Aldus gewezen door mr. M.F. Baaij, plaatsvervangend voorzitter, met bijstand van mr. M. Boender-Radder als griffier op 27 mei 2013.

griffier                                                                         voorzitter

 

 

 

 

 

 

 

 

 

Deze beslissing is in afschrift op 24 mei 2013 per aangetekende post verzonden aan:

- klager

- verweerster

- de deken van de Orde van Advocaten in het arrondissement Rotterdam.

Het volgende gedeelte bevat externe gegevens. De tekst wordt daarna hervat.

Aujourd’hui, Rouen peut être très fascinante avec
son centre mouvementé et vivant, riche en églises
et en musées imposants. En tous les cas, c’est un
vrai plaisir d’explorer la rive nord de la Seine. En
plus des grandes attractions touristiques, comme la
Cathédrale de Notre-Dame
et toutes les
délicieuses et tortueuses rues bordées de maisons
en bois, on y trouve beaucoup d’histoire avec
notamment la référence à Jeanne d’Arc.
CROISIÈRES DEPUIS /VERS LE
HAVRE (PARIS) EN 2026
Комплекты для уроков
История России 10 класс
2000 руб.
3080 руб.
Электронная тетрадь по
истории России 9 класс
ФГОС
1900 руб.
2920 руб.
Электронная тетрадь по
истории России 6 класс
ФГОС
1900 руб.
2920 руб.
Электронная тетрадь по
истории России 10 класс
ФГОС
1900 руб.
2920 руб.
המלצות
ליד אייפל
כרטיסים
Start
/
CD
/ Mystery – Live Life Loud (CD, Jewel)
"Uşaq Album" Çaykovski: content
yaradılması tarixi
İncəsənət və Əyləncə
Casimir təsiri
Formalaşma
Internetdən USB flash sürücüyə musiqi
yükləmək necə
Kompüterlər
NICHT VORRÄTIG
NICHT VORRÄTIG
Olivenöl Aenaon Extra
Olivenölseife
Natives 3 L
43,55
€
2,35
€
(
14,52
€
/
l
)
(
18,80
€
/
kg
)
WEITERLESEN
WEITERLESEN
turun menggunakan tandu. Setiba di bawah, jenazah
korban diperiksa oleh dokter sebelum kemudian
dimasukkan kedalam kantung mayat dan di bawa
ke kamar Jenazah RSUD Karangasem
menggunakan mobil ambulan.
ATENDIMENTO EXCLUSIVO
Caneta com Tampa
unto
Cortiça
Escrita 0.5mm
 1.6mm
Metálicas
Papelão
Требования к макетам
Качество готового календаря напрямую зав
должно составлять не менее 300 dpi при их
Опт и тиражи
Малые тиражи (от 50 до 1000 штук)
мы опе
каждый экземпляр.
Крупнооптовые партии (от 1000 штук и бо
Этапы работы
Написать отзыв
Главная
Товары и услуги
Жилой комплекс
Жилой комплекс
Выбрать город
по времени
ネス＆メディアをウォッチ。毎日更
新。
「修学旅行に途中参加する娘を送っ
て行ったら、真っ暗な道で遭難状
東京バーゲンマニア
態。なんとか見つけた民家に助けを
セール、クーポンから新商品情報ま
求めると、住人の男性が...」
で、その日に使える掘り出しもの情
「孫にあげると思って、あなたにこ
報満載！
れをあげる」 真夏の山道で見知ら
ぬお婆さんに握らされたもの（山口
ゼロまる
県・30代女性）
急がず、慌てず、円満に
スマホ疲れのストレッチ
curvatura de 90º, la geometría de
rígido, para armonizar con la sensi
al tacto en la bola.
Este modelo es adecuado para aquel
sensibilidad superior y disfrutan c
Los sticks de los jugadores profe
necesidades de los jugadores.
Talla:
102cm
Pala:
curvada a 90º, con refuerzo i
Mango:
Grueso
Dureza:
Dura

Ingevolge artikel 46h van de Advocatenwet kan klager en de deken van de Orde van Advocaten in het arrondissement Rotterdam binnen veertien dagen na verzending van het afschrift van deze beslissing schriftelijk verzet doen bij de Raad van Discipline in het ressort ‘s-Gravenhage, Postbus 85850, 2508 CN ’s-Gravenhage (faxnummer: 070-350 10 24). Het verzet wordt ingesteld door middel van indiening van een verzetschrift (in tweevoud), waarin de gronden van het verzet voorzien van een motivering worden omschreven. De termijn van 14 dagen begint op de dag volgend op die van verzending van de beslissing. Uiterlijk op de veertiende dag van die termijn moet het verzetschrift derhalve ontvangen zijn op de griffie van de Raad van Discipline. Verlenging van de termijn van 14 dagen is niet moge¬lijk.